Ahora bien, cuando una Iglesia particular detiene su camino para escuchar la
interpelación del Dios con nosotros, todas sus incertidumbres están en “carne viva”. Junto
a su Figura, aunque nuestros ojos no lo reconozcan, sólo hay verdad: la verdad de
nuestras certezas e incertidumbres, la verdad de nuestras heridas, la verdad de nuestros
anhelos, la verdad de nuestra fe o nuestra incredulidad, la verdad de nuestra honestidad o
nuestra corrupción. Su Presencia desoculta nuestro rostro: no sólo el de cada uno, el
personal y privado, sino también nuestro rostro de Iglesia. Este se desoculta, porque
ninguno de nuestros rechazos puede ser más potente que la fuerza inquebrantable de su
Amor: por eso es un ofrecimiento de conversión, pero también el riesgo más potente de
endurecimiento. Para quien no ha querido, ni quiere recibirlo, su cercanía y su pregunta
son insoportables. Al tomar la decisión del Sínodo, también han tomado el riesgo de su
cercanía, el riesgo de sus preguntas, el riesgo de rechazar su Amor. Les es posible
rechazar la acción del Espíritu, y es preciso tener ello presente. Por esto, ninguna
pregunta, ninguna reflexión, puede sustituir la oración incansable que eleva nuestra vida
eclesial a la presencia y acción de Dios.

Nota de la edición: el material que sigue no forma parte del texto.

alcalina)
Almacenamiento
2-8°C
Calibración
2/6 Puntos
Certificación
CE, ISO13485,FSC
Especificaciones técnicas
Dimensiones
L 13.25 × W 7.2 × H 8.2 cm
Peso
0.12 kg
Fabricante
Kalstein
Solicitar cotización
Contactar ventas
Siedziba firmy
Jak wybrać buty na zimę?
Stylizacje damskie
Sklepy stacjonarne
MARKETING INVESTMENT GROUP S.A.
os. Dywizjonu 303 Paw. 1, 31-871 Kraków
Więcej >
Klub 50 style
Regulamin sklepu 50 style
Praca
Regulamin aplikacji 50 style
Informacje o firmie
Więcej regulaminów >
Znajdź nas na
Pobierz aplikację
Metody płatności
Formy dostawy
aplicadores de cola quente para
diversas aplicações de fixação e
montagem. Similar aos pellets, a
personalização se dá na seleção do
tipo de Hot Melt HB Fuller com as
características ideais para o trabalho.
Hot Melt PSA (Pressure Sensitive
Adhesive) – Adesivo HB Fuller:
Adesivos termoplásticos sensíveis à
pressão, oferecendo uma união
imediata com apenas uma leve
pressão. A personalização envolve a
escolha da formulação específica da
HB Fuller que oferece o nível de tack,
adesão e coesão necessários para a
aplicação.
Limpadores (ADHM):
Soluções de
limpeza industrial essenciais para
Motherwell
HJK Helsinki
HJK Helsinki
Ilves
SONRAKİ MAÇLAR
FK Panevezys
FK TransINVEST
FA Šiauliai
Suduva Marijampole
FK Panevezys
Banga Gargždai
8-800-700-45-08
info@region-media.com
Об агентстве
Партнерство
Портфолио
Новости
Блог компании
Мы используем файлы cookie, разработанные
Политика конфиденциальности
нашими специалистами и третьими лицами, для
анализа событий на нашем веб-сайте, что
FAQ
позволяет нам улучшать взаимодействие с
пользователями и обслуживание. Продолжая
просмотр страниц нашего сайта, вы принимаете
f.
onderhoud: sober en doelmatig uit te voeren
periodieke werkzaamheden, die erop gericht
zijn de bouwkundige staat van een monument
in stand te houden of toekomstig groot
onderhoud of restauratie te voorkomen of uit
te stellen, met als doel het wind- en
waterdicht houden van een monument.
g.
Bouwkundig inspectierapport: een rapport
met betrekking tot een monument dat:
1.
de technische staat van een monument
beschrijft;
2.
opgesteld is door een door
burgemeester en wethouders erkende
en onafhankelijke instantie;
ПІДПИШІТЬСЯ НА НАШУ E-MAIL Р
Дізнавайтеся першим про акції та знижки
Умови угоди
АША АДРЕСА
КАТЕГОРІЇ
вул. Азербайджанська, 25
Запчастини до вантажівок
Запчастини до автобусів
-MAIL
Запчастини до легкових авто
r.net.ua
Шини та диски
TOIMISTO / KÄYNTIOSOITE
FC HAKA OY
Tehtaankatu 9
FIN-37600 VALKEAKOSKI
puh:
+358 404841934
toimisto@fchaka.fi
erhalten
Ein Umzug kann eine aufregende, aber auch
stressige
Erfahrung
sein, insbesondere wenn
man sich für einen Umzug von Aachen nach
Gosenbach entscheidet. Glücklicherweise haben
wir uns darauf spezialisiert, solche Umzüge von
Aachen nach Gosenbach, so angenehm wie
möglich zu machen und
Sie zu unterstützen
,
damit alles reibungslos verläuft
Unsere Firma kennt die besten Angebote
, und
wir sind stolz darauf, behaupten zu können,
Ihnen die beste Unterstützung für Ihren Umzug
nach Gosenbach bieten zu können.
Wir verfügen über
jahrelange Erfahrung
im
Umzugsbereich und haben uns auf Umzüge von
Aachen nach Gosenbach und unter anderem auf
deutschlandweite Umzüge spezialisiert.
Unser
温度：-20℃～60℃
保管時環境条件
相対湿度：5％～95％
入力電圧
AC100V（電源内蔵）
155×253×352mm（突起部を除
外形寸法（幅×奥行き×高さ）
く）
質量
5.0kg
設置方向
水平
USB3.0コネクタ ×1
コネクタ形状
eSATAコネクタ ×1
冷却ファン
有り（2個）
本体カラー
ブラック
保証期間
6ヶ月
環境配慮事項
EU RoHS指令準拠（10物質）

Ya no puedo decir más. Espero no haber ofendido a nadie en lo más alto y mejor de sus
entregas. Si en algo lo he hecho, me confío a nuestra Madre común y le pido que quite de
sus oídos todo daño que provenga de los límites, errores o cizaña entremezclada con mis
palabras. Les agradezco nuevamente, y espero que en algo pueda esto ser útil. Con
cariño, admiración y gratitud a la Iglesia santiagueña y a su Obispo.